Transcribed page text:
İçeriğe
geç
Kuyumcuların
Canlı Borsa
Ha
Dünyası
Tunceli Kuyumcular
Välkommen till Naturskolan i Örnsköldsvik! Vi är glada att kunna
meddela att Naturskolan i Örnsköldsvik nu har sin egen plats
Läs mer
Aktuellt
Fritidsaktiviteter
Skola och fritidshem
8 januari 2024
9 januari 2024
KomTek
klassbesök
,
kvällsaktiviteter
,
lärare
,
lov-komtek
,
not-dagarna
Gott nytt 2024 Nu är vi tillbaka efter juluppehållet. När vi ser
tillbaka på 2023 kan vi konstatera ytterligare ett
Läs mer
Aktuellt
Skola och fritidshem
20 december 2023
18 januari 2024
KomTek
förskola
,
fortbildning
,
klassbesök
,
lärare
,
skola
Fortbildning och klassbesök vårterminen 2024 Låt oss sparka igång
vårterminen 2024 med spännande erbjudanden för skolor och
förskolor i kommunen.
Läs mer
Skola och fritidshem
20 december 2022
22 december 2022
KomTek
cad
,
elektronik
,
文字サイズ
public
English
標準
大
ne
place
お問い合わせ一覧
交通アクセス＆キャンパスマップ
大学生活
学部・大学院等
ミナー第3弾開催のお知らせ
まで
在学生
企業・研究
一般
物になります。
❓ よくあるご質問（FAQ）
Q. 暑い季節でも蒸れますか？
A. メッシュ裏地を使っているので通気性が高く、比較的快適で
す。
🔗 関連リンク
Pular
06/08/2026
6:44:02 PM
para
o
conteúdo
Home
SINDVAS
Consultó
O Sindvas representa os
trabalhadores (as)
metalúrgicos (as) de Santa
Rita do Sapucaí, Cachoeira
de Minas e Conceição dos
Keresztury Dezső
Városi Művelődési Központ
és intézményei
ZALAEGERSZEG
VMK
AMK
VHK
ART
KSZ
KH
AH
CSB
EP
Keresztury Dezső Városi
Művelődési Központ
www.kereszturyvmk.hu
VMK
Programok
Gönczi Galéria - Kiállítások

WHAT IS REQUIRED: Write out the data from its first line up to and including the line with "9 januari 2024", reproducing every line character for character.

OUTPUT:
İçeriğe
geç
Kuyumcuların
Canlı Borsa
Ha
Dünyası
Tunceli Kuyumcular
Välkommen till Naturskolan i Örnsköldsvik! Vi är glada att kunna
meddela att Naturskolan i Örnsköldsvik nu har sin egen plats
Läs mer
Aktuellt
Fritidsaktiviteter
Skola och fritidshem
8 januari 2024
9 januari 2024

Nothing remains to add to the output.